Exercise objective ::
Look below for the line with "- remote control [47,607,160,661]". Retype it and every line after it to the end, exactly, but leave out the pictures.

Recorded data ::
= = = = = = =

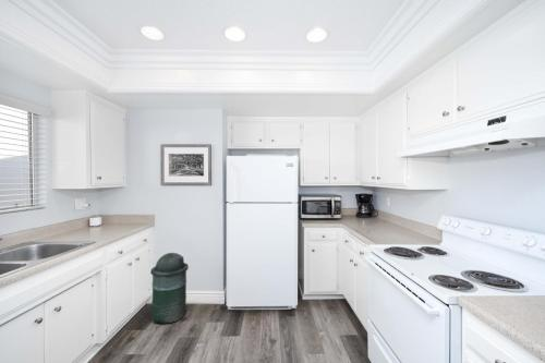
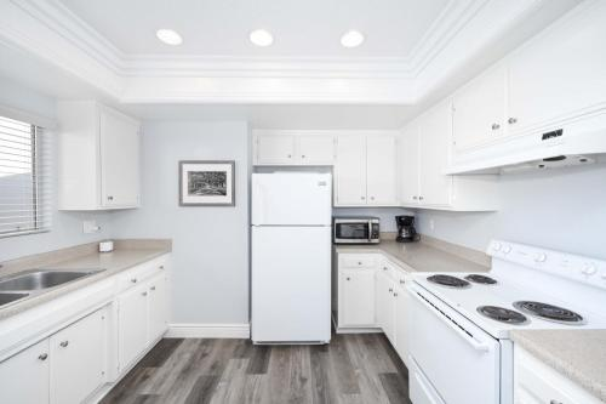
- trash bin [149,252,190,324]
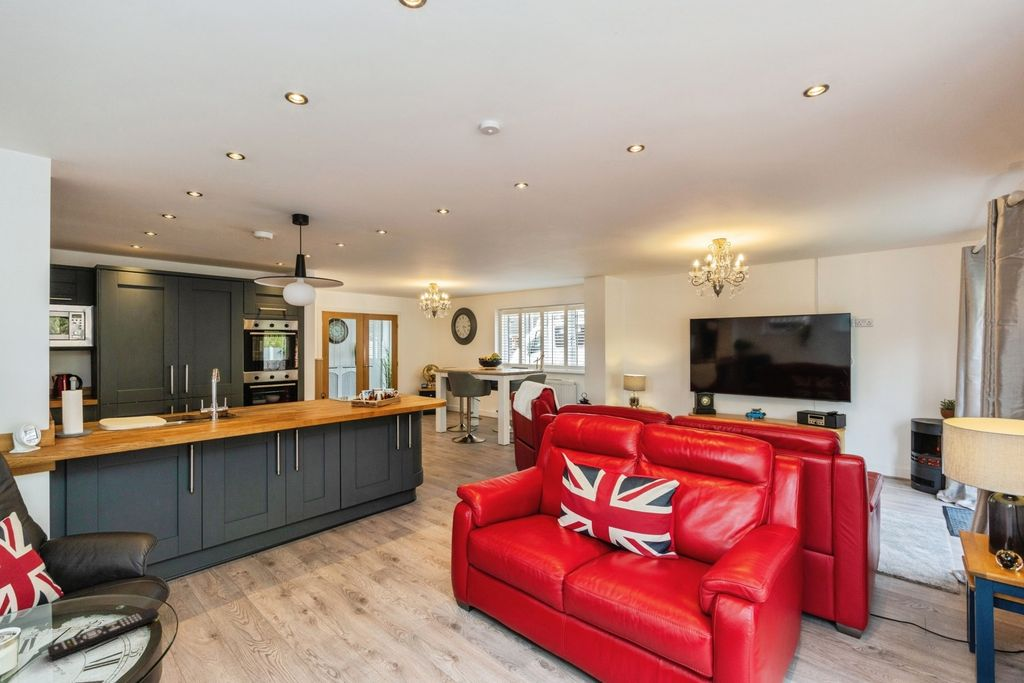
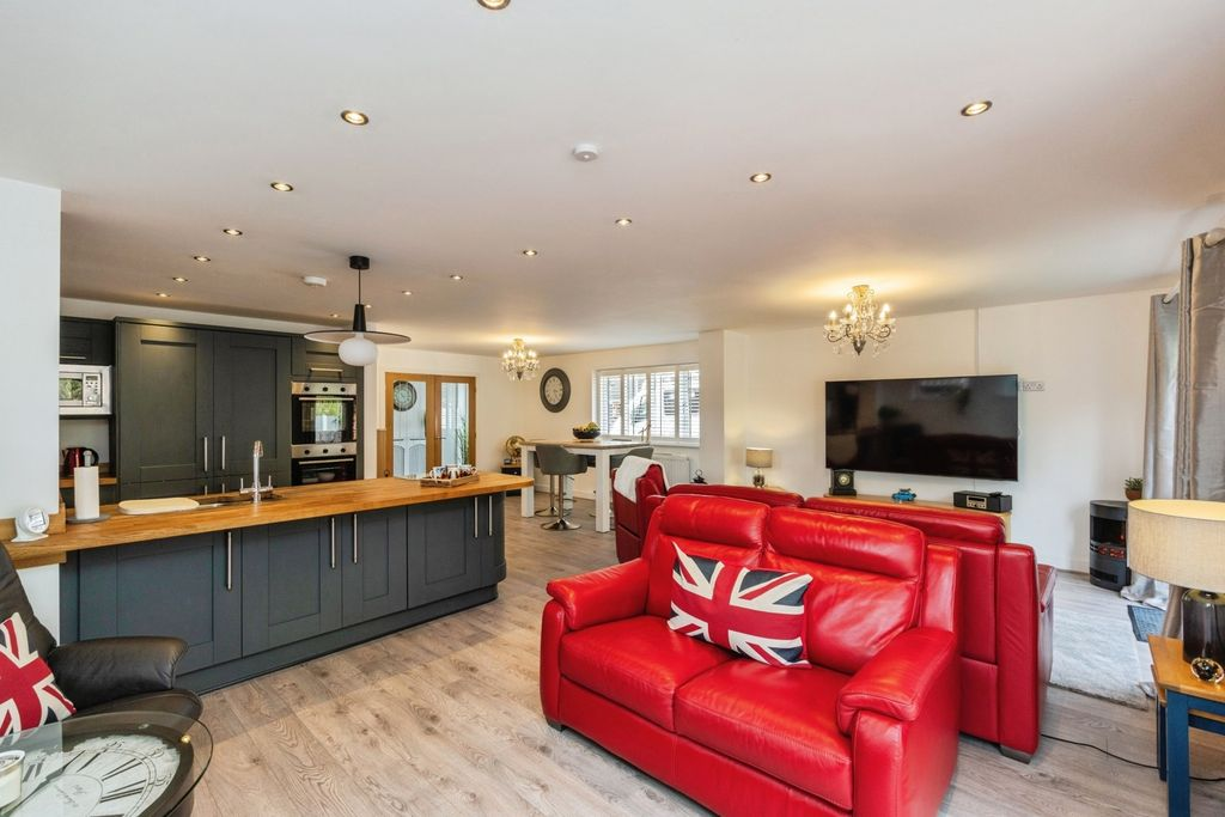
- remote control [47,607,160,661]
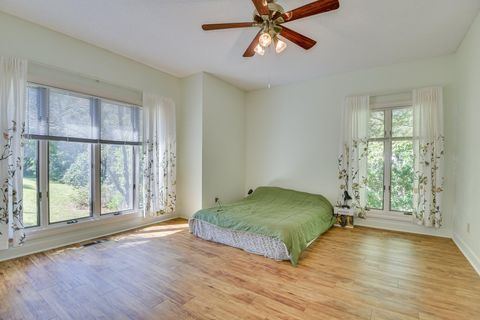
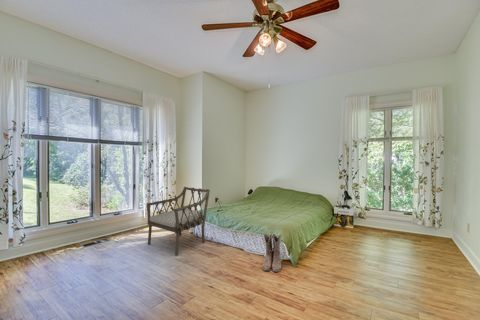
+ boots [261,232,282,273]
+ armchair [146,186,211,257]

= = = = = = =

Output below ::
- remote control [47,607,160,661]
+ boots [261,232,282,273]
+ armchair [146,186,211,257]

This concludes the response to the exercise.